Lady Bracknell is the total antagonist of the play. She is Gwendolen’s mother. Also, she is Algernon’s aunt who is described as snobbish, mercenary and domineering. This lady is a strongly oriented matriarch person; she doesn’t even understand that lead herself as a tyrant, she strongly believes money is more important than breeding and bullies everyone in her path. She is cunning, narrow-minded, authoritarian, and possibly the most quotable character in the play.
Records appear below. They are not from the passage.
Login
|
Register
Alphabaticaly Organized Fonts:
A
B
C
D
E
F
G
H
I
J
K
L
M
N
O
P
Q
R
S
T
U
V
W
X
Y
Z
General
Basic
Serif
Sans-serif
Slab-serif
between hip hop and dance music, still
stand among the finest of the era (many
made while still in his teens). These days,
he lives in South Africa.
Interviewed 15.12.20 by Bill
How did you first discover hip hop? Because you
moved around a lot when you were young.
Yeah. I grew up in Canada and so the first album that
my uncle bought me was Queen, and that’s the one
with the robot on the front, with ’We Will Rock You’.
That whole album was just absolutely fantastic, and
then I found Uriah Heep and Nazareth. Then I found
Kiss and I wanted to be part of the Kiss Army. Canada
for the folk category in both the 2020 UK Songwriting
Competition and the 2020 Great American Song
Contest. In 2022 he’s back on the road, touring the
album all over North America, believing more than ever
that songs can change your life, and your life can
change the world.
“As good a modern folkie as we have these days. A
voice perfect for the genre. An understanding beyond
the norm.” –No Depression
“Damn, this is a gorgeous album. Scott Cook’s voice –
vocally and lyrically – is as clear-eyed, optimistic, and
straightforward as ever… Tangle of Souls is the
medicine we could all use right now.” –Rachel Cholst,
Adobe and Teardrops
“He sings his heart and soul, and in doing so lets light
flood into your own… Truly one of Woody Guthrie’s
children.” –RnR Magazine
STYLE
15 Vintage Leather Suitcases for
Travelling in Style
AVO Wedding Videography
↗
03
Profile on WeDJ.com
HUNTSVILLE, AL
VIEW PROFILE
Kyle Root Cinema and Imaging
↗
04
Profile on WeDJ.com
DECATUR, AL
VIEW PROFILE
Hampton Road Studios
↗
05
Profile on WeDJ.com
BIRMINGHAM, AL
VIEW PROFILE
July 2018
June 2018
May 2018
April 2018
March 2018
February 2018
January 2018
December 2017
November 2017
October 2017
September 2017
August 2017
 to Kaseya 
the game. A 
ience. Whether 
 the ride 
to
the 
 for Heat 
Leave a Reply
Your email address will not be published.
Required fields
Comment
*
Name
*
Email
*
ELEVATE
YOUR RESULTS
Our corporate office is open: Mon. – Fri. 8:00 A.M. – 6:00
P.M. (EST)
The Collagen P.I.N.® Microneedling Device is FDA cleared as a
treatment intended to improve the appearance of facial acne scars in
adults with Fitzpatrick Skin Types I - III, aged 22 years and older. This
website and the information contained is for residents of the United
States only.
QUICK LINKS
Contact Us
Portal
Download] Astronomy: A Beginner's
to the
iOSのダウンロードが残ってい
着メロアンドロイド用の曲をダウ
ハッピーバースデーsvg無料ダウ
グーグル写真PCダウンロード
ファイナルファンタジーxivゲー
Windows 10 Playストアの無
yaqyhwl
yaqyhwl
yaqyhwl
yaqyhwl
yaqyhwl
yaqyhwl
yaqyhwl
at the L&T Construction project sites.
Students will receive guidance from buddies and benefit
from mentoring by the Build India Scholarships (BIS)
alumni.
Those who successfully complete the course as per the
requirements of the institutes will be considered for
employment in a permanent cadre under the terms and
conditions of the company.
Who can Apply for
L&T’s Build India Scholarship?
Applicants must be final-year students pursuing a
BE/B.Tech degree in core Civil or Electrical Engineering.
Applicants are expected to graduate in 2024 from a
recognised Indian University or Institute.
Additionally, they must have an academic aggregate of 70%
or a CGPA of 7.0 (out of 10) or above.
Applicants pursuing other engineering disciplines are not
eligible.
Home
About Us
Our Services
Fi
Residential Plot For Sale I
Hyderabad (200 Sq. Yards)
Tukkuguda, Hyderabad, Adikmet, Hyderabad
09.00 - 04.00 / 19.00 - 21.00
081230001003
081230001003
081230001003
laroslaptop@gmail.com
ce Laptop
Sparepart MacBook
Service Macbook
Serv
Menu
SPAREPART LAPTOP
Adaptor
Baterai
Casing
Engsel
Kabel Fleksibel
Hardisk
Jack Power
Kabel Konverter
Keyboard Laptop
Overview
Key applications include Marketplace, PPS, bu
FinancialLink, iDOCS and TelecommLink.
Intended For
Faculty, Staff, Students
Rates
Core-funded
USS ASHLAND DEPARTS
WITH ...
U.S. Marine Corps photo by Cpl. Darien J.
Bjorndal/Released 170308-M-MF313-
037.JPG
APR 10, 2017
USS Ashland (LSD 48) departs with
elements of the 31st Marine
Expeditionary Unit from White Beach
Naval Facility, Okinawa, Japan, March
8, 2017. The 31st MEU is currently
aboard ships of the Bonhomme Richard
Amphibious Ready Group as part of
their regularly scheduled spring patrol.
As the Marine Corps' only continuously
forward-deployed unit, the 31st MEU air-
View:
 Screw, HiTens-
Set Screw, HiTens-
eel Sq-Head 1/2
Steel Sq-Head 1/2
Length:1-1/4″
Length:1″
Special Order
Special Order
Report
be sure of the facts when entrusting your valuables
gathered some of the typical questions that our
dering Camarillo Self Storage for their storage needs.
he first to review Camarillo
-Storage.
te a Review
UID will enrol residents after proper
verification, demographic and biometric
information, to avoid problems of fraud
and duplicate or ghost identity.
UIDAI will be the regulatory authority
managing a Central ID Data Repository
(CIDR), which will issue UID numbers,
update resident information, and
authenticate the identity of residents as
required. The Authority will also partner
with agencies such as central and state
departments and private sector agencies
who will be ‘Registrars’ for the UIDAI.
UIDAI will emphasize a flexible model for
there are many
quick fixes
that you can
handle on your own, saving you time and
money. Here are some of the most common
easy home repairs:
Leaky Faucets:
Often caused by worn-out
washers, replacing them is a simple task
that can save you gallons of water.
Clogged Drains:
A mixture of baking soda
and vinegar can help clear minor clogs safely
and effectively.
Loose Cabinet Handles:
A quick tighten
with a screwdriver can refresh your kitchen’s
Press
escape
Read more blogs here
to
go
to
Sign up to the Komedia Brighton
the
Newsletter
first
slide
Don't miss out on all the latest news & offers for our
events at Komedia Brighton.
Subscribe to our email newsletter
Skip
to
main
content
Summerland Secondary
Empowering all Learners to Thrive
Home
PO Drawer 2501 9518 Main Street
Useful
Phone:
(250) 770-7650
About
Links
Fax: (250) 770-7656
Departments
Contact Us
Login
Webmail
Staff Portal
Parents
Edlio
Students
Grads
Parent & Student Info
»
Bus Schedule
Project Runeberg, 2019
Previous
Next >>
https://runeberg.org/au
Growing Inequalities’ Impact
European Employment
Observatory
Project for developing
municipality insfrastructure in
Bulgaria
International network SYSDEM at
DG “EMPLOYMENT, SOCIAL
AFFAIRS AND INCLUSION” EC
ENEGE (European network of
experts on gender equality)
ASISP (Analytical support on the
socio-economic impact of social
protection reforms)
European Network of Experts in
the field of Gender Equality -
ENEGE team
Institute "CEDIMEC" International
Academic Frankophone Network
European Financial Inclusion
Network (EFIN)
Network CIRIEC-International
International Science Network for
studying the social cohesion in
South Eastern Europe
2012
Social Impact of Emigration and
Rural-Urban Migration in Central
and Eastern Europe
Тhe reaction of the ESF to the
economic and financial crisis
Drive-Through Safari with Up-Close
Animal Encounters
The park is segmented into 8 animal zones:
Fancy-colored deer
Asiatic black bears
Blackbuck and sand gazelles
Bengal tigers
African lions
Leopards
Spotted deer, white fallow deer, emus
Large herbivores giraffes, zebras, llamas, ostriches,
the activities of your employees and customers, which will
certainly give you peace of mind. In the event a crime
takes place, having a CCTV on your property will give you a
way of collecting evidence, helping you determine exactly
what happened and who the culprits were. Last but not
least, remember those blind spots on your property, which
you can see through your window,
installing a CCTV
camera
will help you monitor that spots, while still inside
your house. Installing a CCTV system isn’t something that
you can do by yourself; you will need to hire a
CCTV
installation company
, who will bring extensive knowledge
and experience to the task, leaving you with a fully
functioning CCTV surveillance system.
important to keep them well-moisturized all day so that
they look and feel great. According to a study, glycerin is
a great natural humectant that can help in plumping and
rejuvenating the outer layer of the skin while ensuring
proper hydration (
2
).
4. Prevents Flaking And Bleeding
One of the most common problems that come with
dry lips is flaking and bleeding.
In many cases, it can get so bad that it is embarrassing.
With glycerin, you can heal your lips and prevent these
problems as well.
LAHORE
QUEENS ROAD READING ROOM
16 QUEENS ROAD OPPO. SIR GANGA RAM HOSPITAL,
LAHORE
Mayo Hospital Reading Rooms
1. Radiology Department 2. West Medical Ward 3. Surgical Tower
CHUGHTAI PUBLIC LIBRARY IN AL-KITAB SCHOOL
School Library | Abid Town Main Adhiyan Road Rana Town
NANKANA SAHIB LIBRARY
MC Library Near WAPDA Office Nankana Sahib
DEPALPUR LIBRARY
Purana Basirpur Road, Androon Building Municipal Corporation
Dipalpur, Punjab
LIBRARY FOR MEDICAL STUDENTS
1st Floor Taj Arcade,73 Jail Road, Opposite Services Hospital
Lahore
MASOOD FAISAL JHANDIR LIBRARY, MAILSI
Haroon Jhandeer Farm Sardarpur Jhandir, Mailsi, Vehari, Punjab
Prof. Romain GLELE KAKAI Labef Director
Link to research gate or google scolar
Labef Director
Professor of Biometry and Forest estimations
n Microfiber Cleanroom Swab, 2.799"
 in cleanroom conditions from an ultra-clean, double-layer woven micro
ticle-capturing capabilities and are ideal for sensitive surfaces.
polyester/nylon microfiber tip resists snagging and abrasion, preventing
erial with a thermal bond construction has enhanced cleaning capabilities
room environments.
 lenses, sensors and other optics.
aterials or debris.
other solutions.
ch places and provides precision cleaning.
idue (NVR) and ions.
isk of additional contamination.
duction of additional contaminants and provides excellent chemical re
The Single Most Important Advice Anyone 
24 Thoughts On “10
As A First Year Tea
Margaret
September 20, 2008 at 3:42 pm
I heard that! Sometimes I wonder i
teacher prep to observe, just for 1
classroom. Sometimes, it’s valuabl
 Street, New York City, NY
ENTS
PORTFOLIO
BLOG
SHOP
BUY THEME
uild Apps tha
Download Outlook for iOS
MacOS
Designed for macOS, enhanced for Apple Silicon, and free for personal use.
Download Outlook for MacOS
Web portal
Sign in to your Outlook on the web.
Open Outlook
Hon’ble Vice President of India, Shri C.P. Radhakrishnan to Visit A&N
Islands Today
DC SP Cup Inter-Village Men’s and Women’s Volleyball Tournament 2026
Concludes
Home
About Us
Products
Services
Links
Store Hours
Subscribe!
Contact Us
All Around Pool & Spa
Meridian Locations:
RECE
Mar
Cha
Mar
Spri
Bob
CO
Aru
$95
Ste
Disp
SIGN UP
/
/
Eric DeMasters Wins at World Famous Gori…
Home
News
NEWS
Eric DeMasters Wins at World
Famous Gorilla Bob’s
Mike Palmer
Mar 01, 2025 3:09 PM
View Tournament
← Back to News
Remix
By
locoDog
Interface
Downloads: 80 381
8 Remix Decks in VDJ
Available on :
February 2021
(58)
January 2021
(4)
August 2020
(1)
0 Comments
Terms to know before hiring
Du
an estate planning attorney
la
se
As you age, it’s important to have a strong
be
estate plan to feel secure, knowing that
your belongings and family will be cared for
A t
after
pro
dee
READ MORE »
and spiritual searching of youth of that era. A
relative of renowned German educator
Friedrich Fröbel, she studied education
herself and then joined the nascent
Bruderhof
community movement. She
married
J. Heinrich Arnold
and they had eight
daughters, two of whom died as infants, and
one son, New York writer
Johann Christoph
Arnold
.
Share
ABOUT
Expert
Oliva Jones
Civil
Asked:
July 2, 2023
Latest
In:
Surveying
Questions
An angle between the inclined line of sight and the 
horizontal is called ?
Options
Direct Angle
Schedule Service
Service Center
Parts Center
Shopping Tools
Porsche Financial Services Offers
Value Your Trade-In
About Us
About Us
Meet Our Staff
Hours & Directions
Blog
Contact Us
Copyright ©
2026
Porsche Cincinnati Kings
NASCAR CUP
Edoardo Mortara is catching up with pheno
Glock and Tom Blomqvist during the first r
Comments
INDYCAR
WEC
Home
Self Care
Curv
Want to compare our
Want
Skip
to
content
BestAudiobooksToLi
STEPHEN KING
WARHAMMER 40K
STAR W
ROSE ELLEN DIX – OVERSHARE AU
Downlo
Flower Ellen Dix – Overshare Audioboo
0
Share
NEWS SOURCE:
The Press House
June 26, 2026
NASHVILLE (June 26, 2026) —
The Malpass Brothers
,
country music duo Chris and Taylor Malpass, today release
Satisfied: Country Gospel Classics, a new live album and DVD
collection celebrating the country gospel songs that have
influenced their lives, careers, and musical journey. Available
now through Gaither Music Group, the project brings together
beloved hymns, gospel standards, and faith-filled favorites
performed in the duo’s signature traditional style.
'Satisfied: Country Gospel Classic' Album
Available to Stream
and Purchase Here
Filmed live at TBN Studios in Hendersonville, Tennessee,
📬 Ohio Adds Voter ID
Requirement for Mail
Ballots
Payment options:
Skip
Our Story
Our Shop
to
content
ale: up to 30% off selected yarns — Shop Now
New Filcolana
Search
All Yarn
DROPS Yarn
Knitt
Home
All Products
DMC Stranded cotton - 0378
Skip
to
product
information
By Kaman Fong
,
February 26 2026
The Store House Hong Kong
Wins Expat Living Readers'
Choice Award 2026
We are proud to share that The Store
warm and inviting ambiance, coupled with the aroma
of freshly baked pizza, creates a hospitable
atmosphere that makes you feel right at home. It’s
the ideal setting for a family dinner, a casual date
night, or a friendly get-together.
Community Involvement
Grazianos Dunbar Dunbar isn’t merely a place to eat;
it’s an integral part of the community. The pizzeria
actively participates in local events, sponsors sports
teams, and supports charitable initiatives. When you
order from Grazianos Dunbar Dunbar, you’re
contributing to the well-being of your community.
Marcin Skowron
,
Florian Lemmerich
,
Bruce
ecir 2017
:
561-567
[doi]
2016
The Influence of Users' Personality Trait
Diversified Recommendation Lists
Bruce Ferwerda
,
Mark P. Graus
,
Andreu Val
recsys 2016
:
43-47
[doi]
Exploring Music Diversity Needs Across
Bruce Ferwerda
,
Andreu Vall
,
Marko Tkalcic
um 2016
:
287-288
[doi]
This lady is a disaster who blocks all marriages and all love in the book. Is it because of her love failure? Fortunately (or unfortunately, judge by yourself) her marriage was a happy one, and that is why her primary goal in life was to give the same happy love and life to her daughter and nephew. She prepares a list of eligible men in town for her daughter and even made interviews to get to know them better. Her humor in speeches she likes to give, as like her nephew, is unintentional.
Nevertheless, in this book, she is a typical representative of Victorian classism. The perfect symbol of Victorian earnestness. Through the figure of Lady Bracknell, author of the text shows in a satirical way the hypocrisy and stupidity of the British aristocracy. There always had to be some evil that has power but no heart. She doesn’t want Gwendolen to marry Jack when she finds out he is an orphan. Oh, those prejudices are such awful stuff. Also, she dislikes Cecily as a mate for her nephew, Algernon. Till what period? Right to that moment when she discovered that Cecily is rich. Only after that, she says that she is such a good and cute girl who totally matches her nephew. Is there somewhere bigger insincerity than in that episode? She is a mother of insincerity.
Lady Bracknell values ignorance, which she sees as “a delicate exotic fruit.” We even suppose that she didn’t love her husband. Just imagine a situation – when she gives a dinner party, she prefers her husband to sit downstairs and eat with the servants.